He questioned the timing of the ED move, which comes days before the October 21 assembly polls.
Pawar is the second prominent politician from the state to be faced with the ED probe.
On August 22, Maharashtra Navnirman Sena chief Raj Thackeray was grilled by the agency in a money laundering case.
"I will be mostly out of Mumbai for the Assembly poll campaign. The ED officials shouldn't misunderstand that I am unavailable. I will go to the agency's office in Mumbai and give them whatever information they want," Pawar told reporters in Mumbai.
The ED filed the money laundering case against Pawar, his nephew Ajit Pawar and 70 others in the bank scam on the directions of the Bombay high court.
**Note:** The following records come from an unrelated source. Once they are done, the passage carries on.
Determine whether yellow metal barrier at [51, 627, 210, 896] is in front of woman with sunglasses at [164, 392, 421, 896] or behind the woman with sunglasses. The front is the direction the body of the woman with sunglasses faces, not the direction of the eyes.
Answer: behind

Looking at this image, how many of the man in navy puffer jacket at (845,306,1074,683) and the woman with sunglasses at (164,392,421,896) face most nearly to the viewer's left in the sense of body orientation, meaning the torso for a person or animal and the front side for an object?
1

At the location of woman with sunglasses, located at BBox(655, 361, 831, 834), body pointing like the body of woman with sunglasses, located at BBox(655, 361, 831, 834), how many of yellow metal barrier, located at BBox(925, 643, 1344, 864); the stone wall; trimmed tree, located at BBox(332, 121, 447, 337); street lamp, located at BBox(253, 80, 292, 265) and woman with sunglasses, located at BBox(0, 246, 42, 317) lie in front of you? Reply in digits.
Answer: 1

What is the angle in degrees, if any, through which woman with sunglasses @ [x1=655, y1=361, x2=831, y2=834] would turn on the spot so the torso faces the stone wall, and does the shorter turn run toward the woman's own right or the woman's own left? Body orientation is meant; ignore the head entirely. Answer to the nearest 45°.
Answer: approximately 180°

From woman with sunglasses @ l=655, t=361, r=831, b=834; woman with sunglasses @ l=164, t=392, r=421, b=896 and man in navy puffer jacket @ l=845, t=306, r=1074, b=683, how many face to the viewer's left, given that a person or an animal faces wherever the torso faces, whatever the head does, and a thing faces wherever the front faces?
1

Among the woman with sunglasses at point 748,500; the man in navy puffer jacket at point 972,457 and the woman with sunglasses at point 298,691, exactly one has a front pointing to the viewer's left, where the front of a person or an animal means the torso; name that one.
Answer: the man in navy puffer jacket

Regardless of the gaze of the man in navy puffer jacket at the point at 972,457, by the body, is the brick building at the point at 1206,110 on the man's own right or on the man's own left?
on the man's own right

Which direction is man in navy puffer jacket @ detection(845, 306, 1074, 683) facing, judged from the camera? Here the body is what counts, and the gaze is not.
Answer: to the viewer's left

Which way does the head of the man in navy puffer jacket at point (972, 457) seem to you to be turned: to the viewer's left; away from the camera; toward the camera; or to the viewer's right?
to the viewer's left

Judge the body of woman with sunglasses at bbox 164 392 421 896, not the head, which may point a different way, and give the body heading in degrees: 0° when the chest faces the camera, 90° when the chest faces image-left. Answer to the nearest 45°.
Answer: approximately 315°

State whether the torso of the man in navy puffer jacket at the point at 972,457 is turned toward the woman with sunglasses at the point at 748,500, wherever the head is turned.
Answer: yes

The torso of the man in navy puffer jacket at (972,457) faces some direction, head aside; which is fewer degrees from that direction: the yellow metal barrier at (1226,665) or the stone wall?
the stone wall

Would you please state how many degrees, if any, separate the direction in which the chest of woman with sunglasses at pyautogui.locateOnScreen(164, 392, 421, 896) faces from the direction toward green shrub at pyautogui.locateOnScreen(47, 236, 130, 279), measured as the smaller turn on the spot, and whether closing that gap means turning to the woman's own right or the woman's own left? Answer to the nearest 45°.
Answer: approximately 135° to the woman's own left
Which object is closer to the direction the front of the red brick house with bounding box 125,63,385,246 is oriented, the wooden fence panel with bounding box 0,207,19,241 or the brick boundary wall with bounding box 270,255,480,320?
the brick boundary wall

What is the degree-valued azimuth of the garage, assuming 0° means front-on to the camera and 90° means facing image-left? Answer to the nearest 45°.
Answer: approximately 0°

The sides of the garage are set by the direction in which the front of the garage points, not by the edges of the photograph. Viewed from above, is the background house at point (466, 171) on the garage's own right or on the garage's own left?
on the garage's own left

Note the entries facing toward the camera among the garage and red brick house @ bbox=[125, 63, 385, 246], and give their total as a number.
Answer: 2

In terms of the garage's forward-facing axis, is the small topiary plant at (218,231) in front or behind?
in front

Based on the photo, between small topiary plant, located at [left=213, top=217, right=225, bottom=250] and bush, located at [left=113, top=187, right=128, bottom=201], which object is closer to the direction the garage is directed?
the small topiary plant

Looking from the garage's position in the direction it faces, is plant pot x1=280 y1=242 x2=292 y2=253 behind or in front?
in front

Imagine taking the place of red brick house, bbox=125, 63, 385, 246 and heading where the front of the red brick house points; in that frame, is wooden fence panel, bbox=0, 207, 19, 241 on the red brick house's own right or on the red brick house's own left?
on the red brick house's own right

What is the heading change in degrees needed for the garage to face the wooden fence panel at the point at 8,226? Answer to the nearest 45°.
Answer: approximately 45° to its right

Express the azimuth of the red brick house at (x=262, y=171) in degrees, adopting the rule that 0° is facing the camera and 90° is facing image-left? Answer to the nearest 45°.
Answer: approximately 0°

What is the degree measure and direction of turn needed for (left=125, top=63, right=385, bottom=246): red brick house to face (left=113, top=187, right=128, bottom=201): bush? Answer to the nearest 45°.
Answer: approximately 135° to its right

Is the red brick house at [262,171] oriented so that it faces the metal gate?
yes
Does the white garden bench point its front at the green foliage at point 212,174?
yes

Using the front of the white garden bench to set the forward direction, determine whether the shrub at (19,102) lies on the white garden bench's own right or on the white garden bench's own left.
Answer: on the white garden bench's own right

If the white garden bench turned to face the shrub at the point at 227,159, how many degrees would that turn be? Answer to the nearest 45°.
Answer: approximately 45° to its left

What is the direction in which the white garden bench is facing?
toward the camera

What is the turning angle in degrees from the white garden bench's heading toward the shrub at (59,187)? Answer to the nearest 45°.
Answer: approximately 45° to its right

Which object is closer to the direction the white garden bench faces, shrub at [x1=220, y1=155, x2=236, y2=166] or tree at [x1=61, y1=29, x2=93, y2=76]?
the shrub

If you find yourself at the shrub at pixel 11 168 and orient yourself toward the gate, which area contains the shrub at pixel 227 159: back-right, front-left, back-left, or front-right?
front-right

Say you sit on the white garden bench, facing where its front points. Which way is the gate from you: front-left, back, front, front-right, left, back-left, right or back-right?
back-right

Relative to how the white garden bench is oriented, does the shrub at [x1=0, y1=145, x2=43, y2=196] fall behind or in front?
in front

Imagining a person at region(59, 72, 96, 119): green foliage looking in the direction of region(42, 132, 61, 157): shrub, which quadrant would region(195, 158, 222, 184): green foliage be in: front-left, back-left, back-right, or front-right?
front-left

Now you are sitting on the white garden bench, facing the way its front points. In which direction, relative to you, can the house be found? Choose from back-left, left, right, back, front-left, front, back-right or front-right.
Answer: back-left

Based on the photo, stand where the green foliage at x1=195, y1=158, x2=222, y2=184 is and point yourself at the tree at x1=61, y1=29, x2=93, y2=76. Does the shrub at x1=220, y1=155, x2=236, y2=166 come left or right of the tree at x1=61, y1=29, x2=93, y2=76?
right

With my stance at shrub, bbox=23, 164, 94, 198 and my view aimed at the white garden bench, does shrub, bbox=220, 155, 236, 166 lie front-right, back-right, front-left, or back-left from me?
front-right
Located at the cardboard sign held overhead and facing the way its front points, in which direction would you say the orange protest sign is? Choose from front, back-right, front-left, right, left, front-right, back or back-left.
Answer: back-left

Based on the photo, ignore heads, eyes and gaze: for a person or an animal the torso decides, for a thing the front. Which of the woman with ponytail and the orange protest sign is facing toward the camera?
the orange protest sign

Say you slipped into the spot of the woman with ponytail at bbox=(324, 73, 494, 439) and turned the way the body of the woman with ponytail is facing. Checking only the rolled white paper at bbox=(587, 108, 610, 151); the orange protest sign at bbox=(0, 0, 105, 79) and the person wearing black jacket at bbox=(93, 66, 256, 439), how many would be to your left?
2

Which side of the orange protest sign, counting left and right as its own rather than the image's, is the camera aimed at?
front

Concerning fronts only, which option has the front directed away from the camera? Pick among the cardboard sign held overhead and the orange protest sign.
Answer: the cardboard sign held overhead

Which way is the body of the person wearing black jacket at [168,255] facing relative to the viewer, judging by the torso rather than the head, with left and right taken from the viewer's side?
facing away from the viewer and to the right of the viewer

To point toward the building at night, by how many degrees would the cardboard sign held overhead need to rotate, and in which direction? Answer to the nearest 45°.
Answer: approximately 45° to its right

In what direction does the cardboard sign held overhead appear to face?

Pawar said he has not received any notice from the ED yet, but has come across the Press statement the agency has issued.
"Now that such a decision has been taken, it is my duty to cooperate with them. And therefore, I have decided to go there on my own," Pawar said.
"Maharashtra follows the ideology of Chhatrapati Shivaji Maharaj. We don't know bowing down before the Delhi takht (throne)," Pawar said.
Asked if he smelt vendetta politics behind the ED's action, the veteran leader noted the move comes when the polls are near and nominations are to be filed after two days.
"This development (ED action) has taken place at such a juncture. People understand what is there in this," the NCP patriarch said.
The Rajya Sabha MP reiterated he has never been associated with the bank either as a member or director.
"I have never been part of the bank's decision-making," Pawar said.
The leader also said that he was arrested only once in his life, in 1980 in Vidarbha's Amravati, after he led a protest march over an agrarian issue.
His nephew and former Maharashtra Deputy Chief Minister Ajit Pawar said there was no scam and added the NCP president was nowhere related or involved in the matter.
"Is it possible there is Rs 25,000 crore scam -- as is being said -- in the bank whose deposits were between Rs 12,000 crore to Rs 13,000 crore?" he said.
Ajit Pawar said the bank was still making profit and questioned how come it was possible for the bank to register such a performance in the wake of the alleged scam.
"The matter should be probed," he said.
Meanwhile, Maharashtra Chief Minister Devendra Fadnavis said the ED registered the case based on Bombay high court's directive and said the step should not be ascribed to political vendetta.
"It would be wrong to attribute a political motive for the ED action and call it a political vendetta (by the Bharatiya Janata Party government)," Fadnavis told reporters.
The registration of the case against Pawar had NCP workers stage protests in parts of the poll-bound state, including in Aurangabad, Solapur, Beed, Thane, Nashik and his home turf Baramati.
The ED has filed a money laundering case against Pawar and others in connection with the Maharashtra State Cooperative Bank (MSCB) scam case, officials said on Tuesday.
An Enforcement Case Information Report, equivalent to a police first information report, has been registered by the central agency under the Prevention of Money Laundering Act, they said.
The case is based on a Mumbai Police FIR which had named former chairmen of the bank, Ajit Pawar and 70 former functionaries of the cooperative bank.